Python 타입 힌트 완벽 가이드
TypeScript처럼 타입 안전하게 Python 사용하기
목차
- 타입 힌트 기본
- 기본 타입
- 컬렉션 타입
- 함수 타입
- 클래스와 타입
- 고급 타입
- mypy로 타입 체크하기
- 실전 예시
- TypeScript vs Python 비교
타입 힌트 기본
Python 3.5+부터 타입 힌트를 지원합니다. 타입 힌트는 런타임에 영향을 주지 않으며, 정적 분석 도구(mypy, pyright)가 사용합니다.
기본 문법
# TypeScript
function greet(name: string): string {
return `Hello, ${name}`;
}
# Python
def greet(name: str) -> str:
return f"Hello, {name}"
기본 타입
1. 원시 타입 (Primitive Types)
# 정수
age: int = 25
count: int = 0
# 실수
price: float = 19.99
temperature: float = 36.5
# 문자열
name: str = "John"
message: str = "Hello"
# 불리언
is_active: bool = True
has_permission: bool = False
# None (TypeScript의 null/undefined)
result: None = None
2. 변수 선언 (타입만 명시)
# 나중에 할당할 변수
name: str
age: int
name = "Alice"
age = 30
컬렉션 타입
1. List (Array)
from typing import List
# TypeScript: string[]
# Python:
names: List[str] = ["Alice", "Bob", "Charlie"]

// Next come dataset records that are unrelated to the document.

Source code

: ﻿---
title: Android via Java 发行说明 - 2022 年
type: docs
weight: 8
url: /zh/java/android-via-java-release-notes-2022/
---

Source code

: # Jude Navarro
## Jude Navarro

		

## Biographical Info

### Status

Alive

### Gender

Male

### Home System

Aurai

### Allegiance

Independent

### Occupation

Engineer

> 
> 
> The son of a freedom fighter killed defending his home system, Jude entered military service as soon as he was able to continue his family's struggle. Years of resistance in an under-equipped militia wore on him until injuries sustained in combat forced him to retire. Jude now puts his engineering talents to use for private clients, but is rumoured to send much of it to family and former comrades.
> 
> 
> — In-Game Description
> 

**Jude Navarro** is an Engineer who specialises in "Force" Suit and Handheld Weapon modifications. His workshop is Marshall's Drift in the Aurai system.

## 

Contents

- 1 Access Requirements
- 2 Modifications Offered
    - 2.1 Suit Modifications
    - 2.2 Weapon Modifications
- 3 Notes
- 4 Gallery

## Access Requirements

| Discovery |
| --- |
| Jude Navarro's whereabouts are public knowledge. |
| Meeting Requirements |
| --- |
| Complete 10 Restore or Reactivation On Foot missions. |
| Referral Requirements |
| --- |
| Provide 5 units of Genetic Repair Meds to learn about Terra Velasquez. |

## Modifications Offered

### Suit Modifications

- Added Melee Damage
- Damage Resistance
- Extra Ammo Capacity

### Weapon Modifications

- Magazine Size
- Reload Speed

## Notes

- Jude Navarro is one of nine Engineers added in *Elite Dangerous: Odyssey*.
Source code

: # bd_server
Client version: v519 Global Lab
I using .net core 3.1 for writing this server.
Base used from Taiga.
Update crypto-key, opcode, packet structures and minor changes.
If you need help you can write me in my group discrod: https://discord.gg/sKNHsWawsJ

numbers: List[int] = [1, 2, 3, 4, 5]
# 중첩 리스트
matrix: List[List[int]] = [[1, 2], [3, 4]]
# Python 3.9+ (간단한 문법)
names: list[str] = ["Alice", "Bob"]
2. Dict (Object/Record)
from typing import Dict
# TypeScript: { [key: string]: number }
# Python:
scores: Dict[str, int] = {"Alice": 95, "Bob": 87}
# TypeScript: { [key: string]: any }
# Python:
from typing import Any
data: Dict[str, Any] = {"name": "Alice", "age": 30}
# Python 3.9+
scores: dict[str, int] = {"Alice": 95}
3. Tuple (고정 길이 배열)
from typing import Tuple
# TypeScript: [string, number]
# Python:
person: Tuple[str, int] = ("Alice", 30)
# 가변 길이
coordinates: Tuple[float, ...] = (1.0, 2.0, 3.0)
# Python 3.9+
person: tuple[str, int] = ("Alice", 30)
4. Set
from typing import Set
# 중복 없는 집합
tags: Set[str] = {"python", "typescript", "go"}
# Python 3.9+
tags: set[str] = {"python", "typescript"}
함수 타입
1. 기본 함수
def add(a: int, b: int) -> int:
"""두 정수를 더합니다."""
return a + b
def greet(name: str, greeting: str = "Hello") -> str:
"""인사말을 반환합니다."""
return f"{greeting}, {name}"
# 반환값이 없는 함수
def log_message(message: str) -> None:
print(message)
2. Optional 매개변수
from typing import Optional
# TypeScript: (name: string, age?: number) => void
# Python:
def create_user(name: str, age: Optional[int] = None) -> None:
if age is None:
print(f"User: {name}")
else:
print(f"User: {name}, Age: {age}")
# Python 3.10+ (더 간단)
def create_user(name: str, age: int | None = None) -> None:
pass
3. Union 타입
from typing import Union
# TypeScript: string | number
# Python:
def process_id(id: Union[str, int]) -> str:
return str(id)
# Python 3.10+
def process_id(id: str | int) -> str:
return str(id)
4. 가변 인자
from typing import List
def sum_numbers(*numbers: int) -> int:
"""가변 개수의 정수를 더합니다."""
return sum(numbers)
def merge_dicts(**kwargs: str) -> dict[str, str]:
"""키워드 인자를 딕셔너리로 병합합니다."""
return kwargs
5. Callable (함수 타입)
from typing import Callable
# TypeScript: (a: number, b: number) => number
# Python:
def apply_operation(a: int, b: int, operation: Callable[[int, int], int]) -> int:
return operation(a, b)
def add(x: int, y: int) -> int:
return x + y
result = apply_operation(5, 3, add) # 8
클래스와 타입
1. 기본 클래스
from typing import List, Optional
class User:
"""사용자 클래스."""
def __init__(self, name: str, age: int, email: Optional[str] = None) -> None:
self.name: str = name
self.age: int = age
self.email: Optional[str] = email
def greet(self) -> str:
return f"Hello, I'm {self.name}"
def is_adult(self) -> bool:
return self.age >= 18
# 사용
user: User = User("Alice", 25, "alice@example.com")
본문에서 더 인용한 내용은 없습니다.